PyData Global 2024

Building a Real-Time Data Pipeline with Flink, Druid, and Python
12-05, 10:30–12:00 (UTC), Data/ Data Science Track

Drowning in data? Struggling to make real-time decisions as information flows in faster than ever? This talk reveals how Python developers can harness the combined power of Apache Flink and Druid to conquer the challenges of real-time data processing and analysis.

Today's businesses demand immediate insights from ever-growing data streams. Apache Flink rises to this challenge with low-latency processing and sophisticated handling of out-of-order events, ensuring accuracy with exactly-once semantics. We'll explore Flink's Python API, focusing on its time and windowing capabilities that guarantee reliable data processing even in complex scenarios.

But Flink is more than just a pipeline. We'll showcase how it surpasses traditional solutions like Kafka, especially for complex event processing and dynamic windowing. Then, we'll introduce Apache Druid, a high-performance analytical database built for rapid queries on massive datasets. See how Flink efficiently feeds pre-processed data into Druid, transforming it into your real-time analytical engine, seamlessly integrated with your Python workflows. Dive in and discover the future of data-driven decision-making.


Are you ready to unlock the true potential of real-time data?
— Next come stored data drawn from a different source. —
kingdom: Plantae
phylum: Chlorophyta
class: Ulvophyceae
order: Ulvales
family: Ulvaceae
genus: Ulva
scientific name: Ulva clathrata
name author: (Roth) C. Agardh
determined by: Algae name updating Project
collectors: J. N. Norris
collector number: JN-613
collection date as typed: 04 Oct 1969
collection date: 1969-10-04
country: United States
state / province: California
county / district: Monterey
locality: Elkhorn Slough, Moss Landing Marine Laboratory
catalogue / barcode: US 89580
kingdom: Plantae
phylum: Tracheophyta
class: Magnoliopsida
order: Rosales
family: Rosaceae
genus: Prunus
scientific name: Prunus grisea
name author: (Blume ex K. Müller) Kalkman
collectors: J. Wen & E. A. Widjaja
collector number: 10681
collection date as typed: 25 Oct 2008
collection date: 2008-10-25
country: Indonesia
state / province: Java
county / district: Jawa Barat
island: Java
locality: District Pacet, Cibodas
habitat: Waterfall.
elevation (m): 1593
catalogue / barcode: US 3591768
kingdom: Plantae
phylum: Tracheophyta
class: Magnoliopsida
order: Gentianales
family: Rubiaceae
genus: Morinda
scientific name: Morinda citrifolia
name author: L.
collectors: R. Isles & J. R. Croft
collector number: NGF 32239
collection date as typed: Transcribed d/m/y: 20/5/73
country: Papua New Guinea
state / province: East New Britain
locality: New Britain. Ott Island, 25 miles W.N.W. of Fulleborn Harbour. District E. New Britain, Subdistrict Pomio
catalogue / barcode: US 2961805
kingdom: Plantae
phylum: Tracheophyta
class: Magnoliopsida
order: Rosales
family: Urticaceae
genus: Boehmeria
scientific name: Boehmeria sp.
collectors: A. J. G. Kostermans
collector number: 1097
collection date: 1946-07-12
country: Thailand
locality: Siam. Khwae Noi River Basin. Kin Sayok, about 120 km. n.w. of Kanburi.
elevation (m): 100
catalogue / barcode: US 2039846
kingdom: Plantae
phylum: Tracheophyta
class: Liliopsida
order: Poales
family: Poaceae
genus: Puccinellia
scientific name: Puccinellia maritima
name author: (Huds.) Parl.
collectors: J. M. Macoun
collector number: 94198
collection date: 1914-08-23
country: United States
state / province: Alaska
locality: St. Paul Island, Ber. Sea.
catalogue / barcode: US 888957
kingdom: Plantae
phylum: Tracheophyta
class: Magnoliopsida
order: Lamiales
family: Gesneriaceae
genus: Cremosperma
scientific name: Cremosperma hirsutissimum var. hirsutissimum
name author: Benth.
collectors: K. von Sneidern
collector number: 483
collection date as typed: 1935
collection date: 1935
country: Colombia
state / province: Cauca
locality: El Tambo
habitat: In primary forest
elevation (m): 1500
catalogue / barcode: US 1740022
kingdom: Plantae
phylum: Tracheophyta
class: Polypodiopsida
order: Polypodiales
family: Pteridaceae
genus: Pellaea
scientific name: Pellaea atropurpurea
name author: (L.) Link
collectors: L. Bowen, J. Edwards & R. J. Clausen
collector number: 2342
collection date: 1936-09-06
In this talk, we'll equip Python developers with the tools and knowledge to build high-performance, real-time applications using Apache Flink and Druid.

Here's what you'll learn:

Mastering Real-Time Data with Flink:
Deep dive into Flink's architecture and its advantages for low-latency stream processing.
Understand how Flink handles out-of-order events and guarantees exactly-once semantics for accurate data processing.
Explore Flink's Python API, with a focus on its powerful time and windowing capabilities.
Beyond Kafka: Why Flink Excels:
Compare Flink with Kafka, highlighting Flink's strengths in complex event processing and dynamic windowing.
Discover how Flink simplifies and accelerates ETL pipelines for efficient data transformation.
Integrating with Druid for Real-Time Analytics:
Introduction to Apache Druid, a high-performance analytical database for querying massive datasets.
Learn how to seamlessly integrate Flink with Druid: Flink for pre-processing and feeding data, Druid for real-time analysis and exploration.
See how this combination empowers you to build truly insightful data-driven applications in Python.
Real-World Use Cases:

Fraud Detection in Financial Services: Detect fraudulent transactions in real-time with Flink and Druid, minimizing financial losses and enhancing security.
Dynamic Route Optimization: Optimize routes for ride-sharing services or logistics companies on-the-fly, adapting to traffic conditions and demand changes in real-time.
Join us to uncover how Apache Flink is redefining real-time stream processing and why it's a crucial tool for modern data-driven solutions.


Prior Knowledge Expected

Previous knowledge expected

Shekhar is deeply passionate about open source software and actively contributes to various projects, including SymPy, Ruby gems like daru and daru-view (which he authored), Bundler, NumPy/SciPy, Apache Projects like Druid, Kafka .
He successfully completed Google Summer of Code in 2016 and 2017 and has served as an admin for SciRuby, mentoring multiple organizations.
Shekhar has spoken at prominent conferences such as RubyConf 2018, PyCon 2017, ApacheCon 2020, and Community Over Code 2024, as well as numerous regional meetups. Currently, he works at Apple as a Software Development Engineer.